Single-family housing starts were up 4.2% from April and 49.8% from May 2020, at 1,098,000, while multifamily starts were up 4.0% monthly and 52.5% yearly, at 465,000.
Building permits for privately owned homes fell 3% from the downwardly revised April rate of 1,733,000 to 1,681,000. Year over year, however, building permits were up 34.9%.
Housing completions fell 4.1% month over month in May to 1,368,000, representing a 16.1% increase from the year-ago rate of 1,178,000.

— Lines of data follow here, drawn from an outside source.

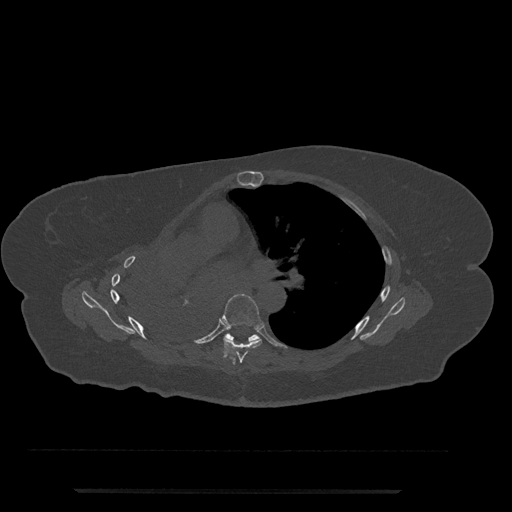
CT including the spine, one axial slice; slice 479 of 797 in the series (ordered by position); reconstruction kernel Br40s/3; 120 kVp; bone window (W 1800 / L 400 HU); 512 × 512 image matrix, field of view 440 × 440 mm. Female patient, age 51 years. From the clinical record (not read from this slice): primary cancer: neuro; vertebrae with lytic lesions (as recorded): T8.
Structures marked on this image (semi-automatic segmentation, software-assisted and operator-edited):
- T6 vertebra: bounding box <219,294,263,364> (left, top, right, bottom; pixels)
- T7 vertebra: <225,333,260,341>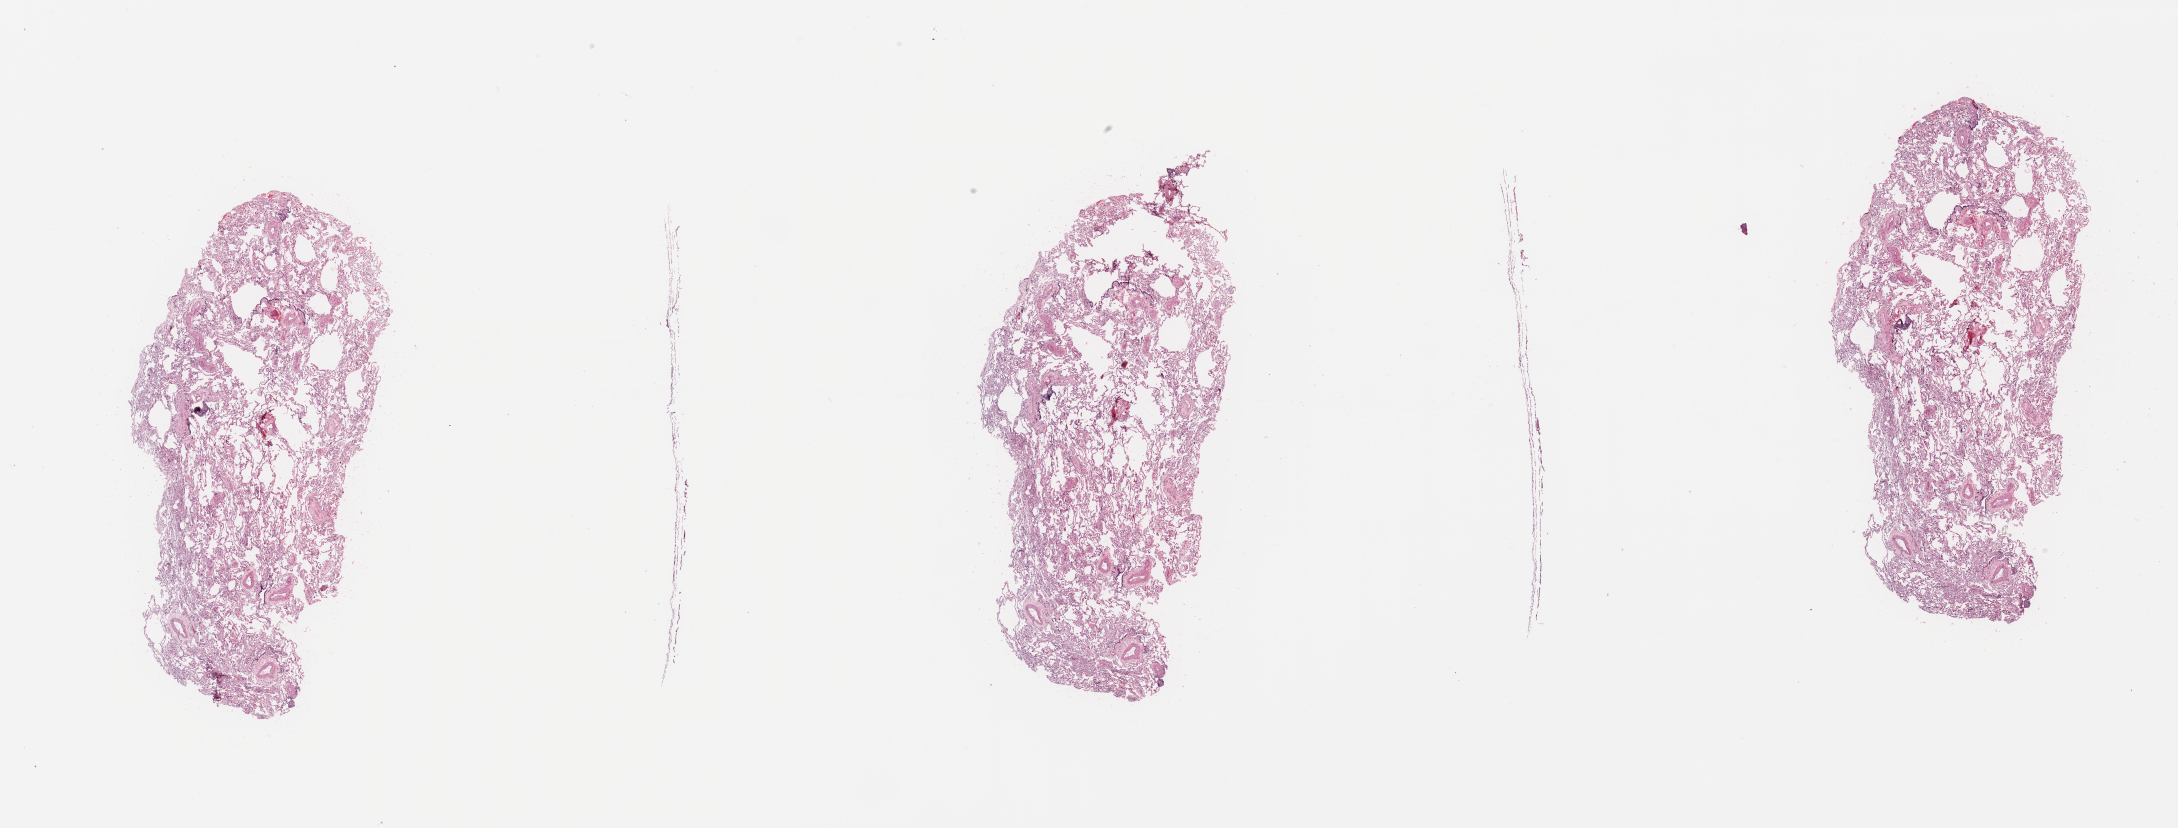
Hematoxylin and eosin (H&E) stained whole-slide image — low-resolution overview of the scanned area, about 34.5 x 13.1 mm, lung, tissue type not recorded.
• patient diagnosis (cohort enrolment): lung adenocarcinoma (lung)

By region, single-family housing starts fell in the Northeast, with a 13.7% drop to 63,000, while they rose in the other three regions, led by the Midwest, with a 16.6% increase to 169,000. The South saw a 2.8% increase to 591,000 units, while homebuilding in the West produced an estimated 275,000 new homes for a 5.4% monthly gain.
“The good news is that the number of residential construction workers has increased in 12 of the last 13 months and is above the pre-pandemic level,” First American deputy chief economist Odeta Kushi said. “The fundamentals driving new home sales are strong — low rates, limited supply of existing homes for sale and demand driven by millennials.”